Question

I'm working with fixed-length field data, and I need to shorten the decimal places of a series of numbers to only two decimal places. It is nothing but zeroes after the decimal, so it's easy enough to write a regex that will trigger on it. The problem is, I need to replace the extra zeroes with spaces. I know I can save a subexpression and recall it in the replacement, but is there a way to count the number of zeroes removed and recall that? I'm just using the regex in Notepad++'s replace window.

Was it helpful?

Solution

I've found something that works here.

search string: ([.]00[ ]*)0

replace string: \1 (There's a space following the 1)

What this does is find the .00, followed by any number of spaces, followed by a zero. It then replaces that with the .00 and the spaces, followed by a space. Each time it is run, it replaces one more of the extra zeroes with a space. It works, but can anyone think of something that only has to be run once? This worked in this case, but I've had other times when I wished regex could count.

OTHER TIPS

This worked in this case, but I've had other times when I wished regex could count.

Haven't we all wished that at one time or another :)

The only way I've found to do what you need is to use Python's regular expression library, which allows you to specify a function to do the replace, instead of a replace string. So you could make this call on every line in your file:

re.sub(search_string, replace_func, line)

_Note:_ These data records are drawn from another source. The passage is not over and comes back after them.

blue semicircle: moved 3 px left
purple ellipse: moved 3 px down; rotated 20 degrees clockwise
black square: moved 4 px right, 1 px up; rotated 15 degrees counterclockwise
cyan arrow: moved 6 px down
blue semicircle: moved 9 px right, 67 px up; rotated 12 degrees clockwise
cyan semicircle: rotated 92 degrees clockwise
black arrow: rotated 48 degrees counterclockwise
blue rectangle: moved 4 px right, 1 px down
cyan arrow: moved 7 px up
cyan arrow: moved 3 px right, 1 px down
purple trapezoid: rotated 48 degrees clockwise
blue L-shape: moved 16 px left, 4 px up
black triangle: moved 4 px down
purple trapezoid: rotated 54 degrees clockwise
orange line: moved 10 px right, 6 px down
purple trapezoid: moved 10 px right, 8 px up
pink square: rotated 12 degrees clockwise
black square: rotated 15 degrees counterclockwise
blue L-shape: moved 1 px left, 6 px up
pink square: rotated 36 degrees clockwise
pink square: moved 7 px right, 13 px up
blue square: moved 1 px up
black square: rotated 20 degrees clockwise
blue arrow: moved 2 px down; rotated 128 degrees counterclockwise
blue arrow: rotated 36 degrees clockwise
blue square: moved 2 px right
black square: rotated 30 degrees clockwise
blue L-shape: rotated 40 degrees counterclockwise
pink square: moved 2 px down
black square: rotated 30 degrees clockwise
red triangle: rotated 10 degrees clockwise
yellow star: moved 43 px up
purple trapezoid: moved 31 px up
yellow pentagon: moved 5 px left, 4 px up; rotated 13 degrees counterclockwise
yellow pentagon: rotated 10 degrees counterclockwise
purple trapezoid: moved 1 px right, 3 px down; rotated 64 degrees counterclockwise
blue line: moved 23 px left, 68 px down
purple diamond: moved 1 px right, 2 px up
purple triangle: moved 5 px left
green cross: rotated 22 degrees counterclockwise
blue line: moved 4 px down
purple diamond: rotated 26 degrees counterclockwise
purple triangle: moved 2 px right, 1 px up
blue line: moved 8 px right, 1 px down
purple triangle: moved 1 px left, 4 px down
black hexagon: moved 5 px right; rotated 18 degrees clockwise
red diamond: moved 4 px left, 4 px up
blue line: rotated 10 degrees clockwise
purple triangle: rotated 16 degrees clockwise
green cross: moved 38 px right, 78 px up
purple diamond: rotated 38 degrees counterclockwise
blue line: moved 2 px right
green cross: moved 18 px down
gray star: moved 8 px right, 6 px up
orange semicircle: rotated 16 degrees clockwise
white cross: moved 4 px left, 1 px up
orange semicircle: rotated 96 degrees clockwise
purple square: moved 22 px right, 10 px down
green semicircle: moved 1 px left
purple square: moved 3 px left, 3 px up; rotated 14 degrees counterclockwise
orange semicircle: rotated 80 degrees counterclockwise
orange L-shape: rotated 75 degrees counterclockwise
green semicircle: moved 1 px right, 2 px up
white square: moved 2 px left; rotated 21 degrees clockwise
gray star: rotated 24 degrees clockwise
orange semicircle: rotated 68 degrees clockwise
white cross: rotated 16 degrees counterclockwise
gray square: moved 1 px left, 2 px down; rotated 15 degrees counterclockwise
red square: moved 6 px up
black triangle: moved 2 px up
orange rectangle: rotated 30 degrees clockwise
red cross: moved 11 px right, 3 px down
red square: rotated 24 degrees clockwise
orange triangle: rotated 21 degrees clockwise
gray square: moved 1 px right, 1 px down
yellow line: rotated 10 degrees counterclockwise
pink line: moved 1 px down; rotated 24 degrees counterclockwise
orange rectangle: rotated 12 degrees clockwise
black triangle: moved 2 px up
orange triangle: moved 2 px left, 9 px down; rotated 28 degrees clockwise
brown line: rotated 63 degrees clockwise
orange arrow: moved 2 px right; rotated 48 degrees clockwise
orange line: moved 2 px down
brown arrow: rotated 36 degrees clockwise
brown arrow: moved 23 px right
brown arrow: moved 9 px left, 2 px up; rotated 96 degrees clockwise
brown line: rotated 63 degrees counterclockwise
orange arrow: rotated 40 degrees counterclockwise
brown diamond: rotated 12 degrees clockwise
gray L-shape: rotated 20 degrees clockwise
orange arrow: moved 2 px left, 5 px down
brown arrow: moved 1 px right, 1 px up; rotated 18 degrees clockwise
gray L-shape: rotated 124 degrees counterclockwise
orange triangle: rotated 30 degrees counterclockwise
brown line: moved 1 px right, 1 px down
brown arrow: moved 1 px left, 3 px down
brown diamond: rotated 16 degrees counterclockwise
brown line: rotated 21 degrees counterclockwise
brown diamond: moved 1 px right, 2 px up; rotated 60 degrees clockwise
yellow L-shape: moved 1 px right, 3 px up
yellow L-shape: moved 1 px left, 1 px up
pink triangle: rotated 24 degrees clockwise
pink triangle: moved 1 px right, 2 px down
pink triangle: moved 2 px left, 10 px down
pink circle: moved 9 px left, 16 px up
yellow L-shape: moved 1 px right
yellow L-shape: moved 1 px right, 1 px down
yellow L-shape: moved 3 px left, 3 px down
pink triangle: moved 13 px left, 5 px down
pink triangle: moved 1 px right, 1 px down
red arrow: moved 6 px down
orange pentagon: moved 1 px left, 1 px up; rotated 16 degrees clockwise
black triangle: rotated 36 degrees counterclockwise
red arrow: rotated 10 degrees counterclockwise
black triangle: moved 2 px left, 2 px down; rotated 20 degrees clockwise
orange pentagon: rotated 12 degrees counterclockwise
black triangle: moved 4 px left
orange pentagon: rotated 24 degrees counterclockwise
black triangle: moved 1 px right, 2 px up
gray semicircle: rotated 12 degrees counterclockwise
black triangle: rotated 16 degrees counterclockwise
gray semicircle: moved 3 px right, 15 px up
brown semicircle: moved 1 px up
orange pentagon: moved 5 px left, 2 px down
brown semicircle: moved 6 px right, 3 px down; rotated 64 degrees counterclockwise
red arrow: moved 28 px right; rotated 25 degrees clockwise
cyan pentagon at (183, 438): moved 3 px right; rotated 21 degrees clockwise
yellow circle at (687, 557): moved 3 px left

This is how you would use it:

import re
search_string = r'(\.0{2})(0+)'
# this function is called for each match, and returns the replace string
def replace_func(match):
    num_zeroes = len(match.group(2))
    if num_zeroes:
        return match.group(1) + num_zeroes * ' '
    else:
       return ''

for line in ('1234.0', '1234.00', '1234.000', '1234.0000'):
    print re.sub(search_string, zero_replacer, line)

Unfortunately, this doesn't help you for Notepad++, but if you're interested, I could write up a more complete python script that would read your file and do the work.

you need to run this in a loop to use the back references correctly:

var data = "7.00000000000 5.00000000 8.0 9.000000000000000000000";
var re = /(\.0{0,2})(0*)/;
alert(data.replace(re, RegExp.$1 +RegExp.$2.replace(/0/, 'x')));

edit: first answer collapsed, which is not what the OP wanted.